SIP Response Codes

Provenant's SIP redirect servers for signing and verification both define 5 standard VVP call routing outcomes for infrastructure that handles calls. They use numeric SIP response codes (e.g., 302, 307, 603, etc.) to distinguish these outcomes. Each outcome has a standard response code, but the numbers can be overridden by caller policy to meet the needs of different SBCs.

SIP status lines in responses from SIP redirect services include the numeric code, plus a label for one of these 5 outcomes, and then a hex encoding of a 32-bit reason code:

SIP/2.0 306 branded 0xReason

The reason code at the end is NOT for processing during routing, but rather to snapshot evidence state for recording in logs, for troubleshooting by developers, etc. It can be ignored or omitted by entities that don't wish to use it. All routing decisions are made by looking at the SIP status code.

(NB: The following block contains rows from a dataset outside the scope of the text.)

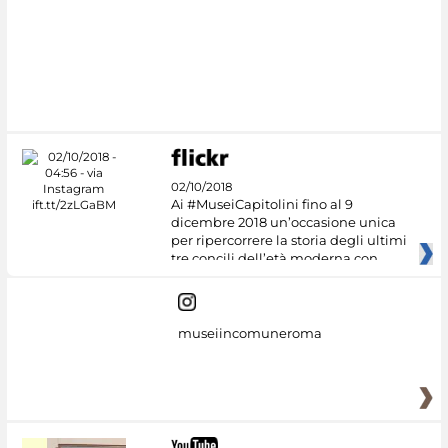
02/10/2018
Ai #MuseiCapitolini fino al 9
dicembre 2018 un’occasione unica
per ripercorrere la storia degli ultimi
tre concili dell’età moderna con
museiincomuneroma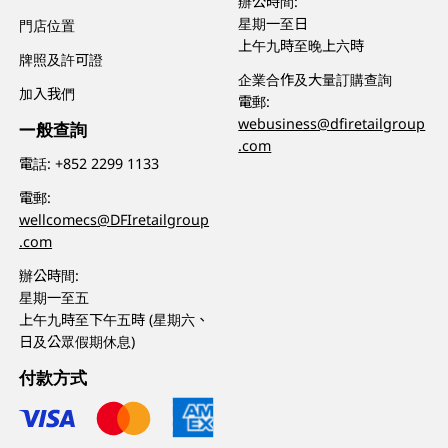
辦公時間:
星期一至日
門店位置
上午九時至晚上六時
牌照及許可證
企業合作及大量訂購查詢
加入我們
電郵:
webusiness@dfiretailgroup
一般查詢
.com
電話:
+852 2299 1133
電郵:
wellcomecs@DFIretailgroup
.com
辦公時間:
星期一至五
上午九時至下午五時 (星期六、
日及公眾假期休息)
付款方式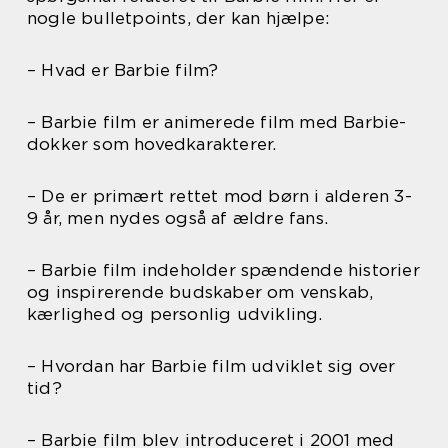
nogle bulletpoints, der kan hjælpe:
– Hvad er Barbie film?
– Barbie film er animerede film med Barbie-
dokker som hovedkarakterer.
– De er primært rettet mod børn i alderen 3-
9 år, men nydes også af ældre fans.
– Barbie film indeholder spændende historier
og inspirerende budskaber om venskab,
kærlighed og personlig udvikling.
– Hvordan har Barbie film udviklet sig over
tid?
– Barbie film blev introduceret i 2001 med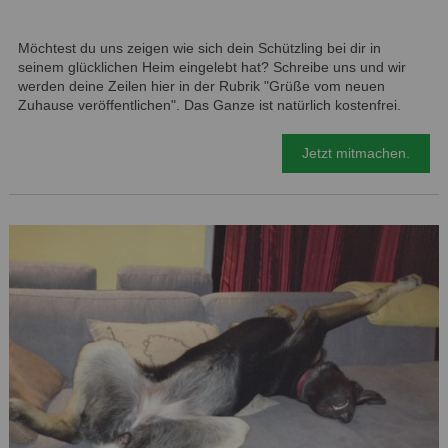
Möchtest du uns zeigen wie sich dein Schützling bei dir in
seinem glücklichen Heim eingelebt hat? Schreibe uns und wir
werden deine Zeilen hier in der Rubrik "Grüße vom neuen
Zuhause veröffentlichen". Das Ganze ist natürlich kostenfrei.
Jetzt mitmachen.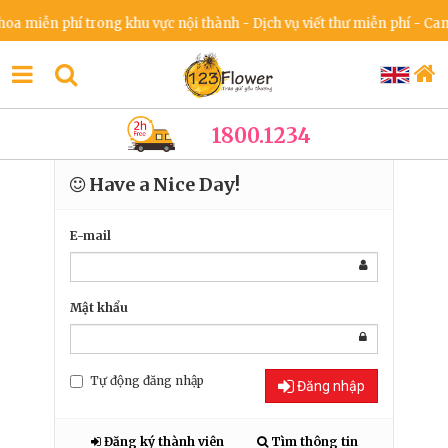
a miễn phí trong khu vực nội thành - Dịch vụ viết thư miễn phí - Cam 
1800.1234
Have a Nice Day!
E-mail
Mật khẩu
Tự động đăng nhập
Đăng nhập
Đăng ký thành viên
Tìm thông tin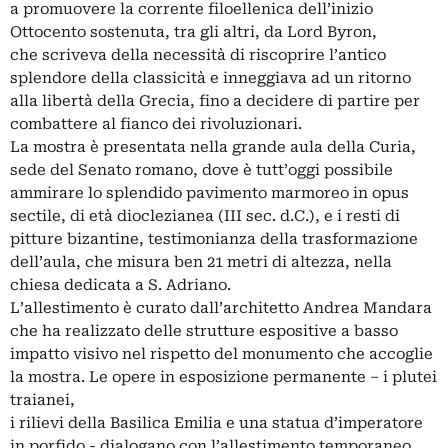
a promuovere la corrente filoellenica dell’inizio
Ottocento sostenuta, tra gli altri, da Lord Byron,
che scriveva della necessità di riscoprire l’antico
splendore della classicità e inneggiava ad un ritorno
alla libertà della Grecia, fino a decidere di partire per
combattere al fianco dei rivoluzionari.
La mostra è presentata nella grande aula della Curia,
sede del Senato romano, dove è tutt’oggi possibile
ammirare lo splendido pavimento marmoreo in opus
sectile, di età dioclezianea (III sec. d.C.), e i resti di
pitture bizantine, testimonianza della trasformazione
dell’aula, che misura ben 21 metri di altezza, nella
chiesa dedicata a S. Adriano.
L’allestimento è curato dall’architetto Andrea Mandara
che ha realizzato delle strutture espositive a basso
impatto visivo nel rispetto del monumento che accoglie
la mostra. Le opere in esposizione permanente – i plutei
traianei,
i rilievi della Basilica Emilia e una statua d’imperatore
in porfido - dialogano con l’allestimento temporaneo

The 5 standard outcomes are:

  1. branded: Call should be connected. Brand and CLI should be displayed. Brand attributes, legal identity of caller, TN and its RTU, and delegated signing authority were verified and remain verifiable everywhere. Default SIP response code for this outcome: 306. (A custom redirect code that says to continue routing with brand.)

  2. accountable: Brand should be suppressed, but CLI should be displayed. Brand attributes are omitted from the evidence, but the other evidence was verified and remains verifiable, and the caller is therefore accountable to regulators and service providers even if the handset doesn't display the brand. Default SIP response code: 307. (A custom redirect code that says to continue routing without brand.)

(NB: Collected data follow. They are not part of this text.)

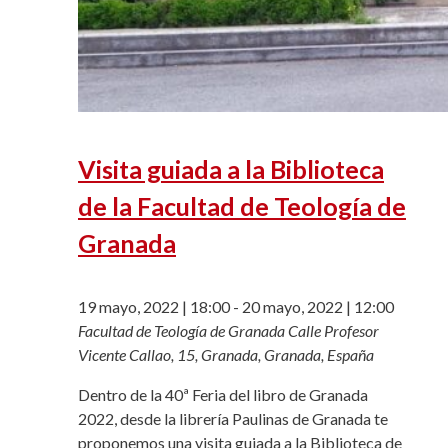
Visita guiada a la Biblioteca
de la Facultad de Teología de
Granada
19 mayo, 2022 | 18:00
-
20 mayo, 2022 | 12:00
Facultad de Teología de Granada
Calle Profesor
Vicente Callao, 15, Granada, Granada, España
Dentro de la 40ª Feria del libro de Granada
2022, desde la librería Paulinas de Granada te
proponemos una visita guiada a la Biblioteca de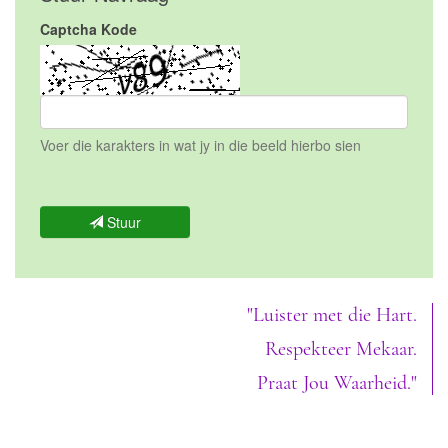
Captcha Kode
Voer die karakters in wat jy in die beeld hierbo sien
Stuur
"Luister met die Hart.
Respekteer Mekaar.
Praat Jou Waarheid."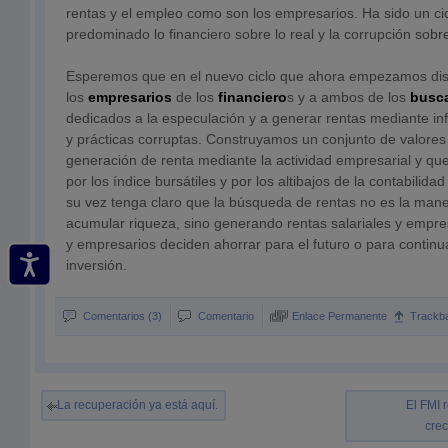
rentas y el empleo como son los empresarios. Ha sido un cic
predominado lo financiero sobre lo real y la corrupción sob
Esperemos que en el nuevo ciclo que ahora empezamos dis
los
empresarios
de los
financiero
s y a ambos de los
busca
dedicados a la especulación y a generar rentas mediante infl
y prácticas corruptas. Construyamos un conjunto de valores 
generación de renta mediante la actividad empresarial y qu
por los índice bursátiles y por los altibajos de la contabilida
su vez tenga claro que la búsqueda de rentas no es la ma
acumular riqueza, sino generando rentas salariales y empre
y empresarios deciden ahorrar para el futuro o para continu
inversión.
Comentarios (3)
Comentario
Enlace Permanente
Trackb
La recuperación ya está aquí.
El FMI r
cre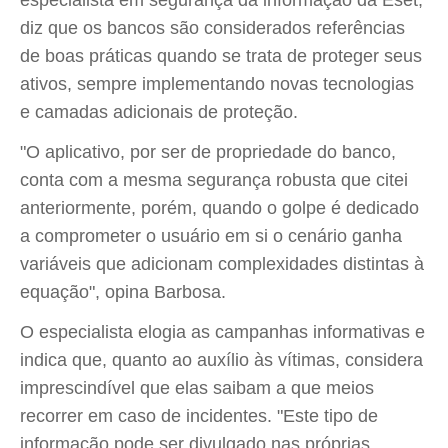
especialista em segurança da informação da Eset,
diz que os bancos são considerados referências
de boas práticas quando se trata de proteger seus
ativos, sempre implementando novas tecnologias
e camadas adicionais de proteção.
"O aplicativo, por ser de propriedade do banco,
conta com a mesma segurança robusta que citei
anteriormente, porém, quando o golpe é dedicado
a comprometer o usuário em si o cenário ganha
variáveis que adicionam complexidades distintas à
equação", opina Barbosa.
O especialista elogia as campanhas informativas e
indica que, quanto ao auxílio às vítimas, considera
imprescindível que elas saibam a que meios
recorrer em caso de incidentes. "Este tipo de
informação pode ser divulgado nas próprias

  3. unknowable: CLI should be suppressed, ideally with a message that says "Caller identity and number withheld" or similar. Dipping CNAM is strongly discouraged, as it would constitute a guess that could invite undeserved trust. No caller attributes are verifiable, so the caller suppressed the VVP mechanism and made no claim about such attributes. This is not an error condition, just an honest acknowledgement that what's known about the caller is near zero and guesses shouldn't be trusted to move the needle. Default SIP response code: 302 (because existing, unsigned traffic needs this outcome and should trigger a no-op, "keep going but I've nothing to say" response to the verifier).

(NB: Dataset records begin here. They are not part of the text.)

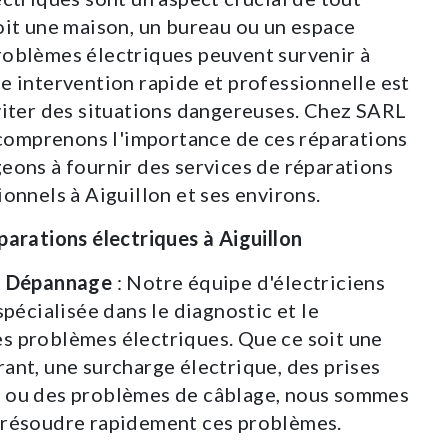
oit une maison, un bureau ou un espace
oblèmes électriques peuvent survenir à
e intervention rapide et professionnelle est
viter des situations dangereuses. Chez SARL
mprenons l'importance de ces réparations
eons à fournir des services de réparations
onnels à Aiguillon et ses environs.
parations électriques à Aiguillon
t Dépannage
: Notre équipe d'électriciens
spécialisée dans le diagnostic et le
s problèmes électriques. Que ce soit une
ant, une surcharge électrique, des prises
 ou des problèmes de câblage, nous sommes
 résoudre rapidement ces problèmes.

  4. dangerous: Call should be rejected. The evidence is definitely broken in ways that are unreasonable — malformed data, missing or invalid signature, a signature from someone who shouldn't be signing, or a dossier that doesn't cover the orig TN. Innocent VVP software should never emit (sign) calls with dangerous evidence. (If a service provider connects the call anyway, brand and CLI must be suppressed, and a warning should be displayed; something like "Caller is dangerous, either due to fraud or misconfigured software.") Default SIP response code: 608

  5. policy needed: This is an intermediate rather than a final outcome. It signals that evidence is well formed and complete, but some of it has expired or been revoked since it was created; whether it still proves enough to satisfy a verifier is therefore a subjective question. The specifics are described in the reason code. Each verifier should configure a policy to decide how to react to particular reason codes; until they do so, the call should be rejected (response code 608, reason label "policy needed"; details in code).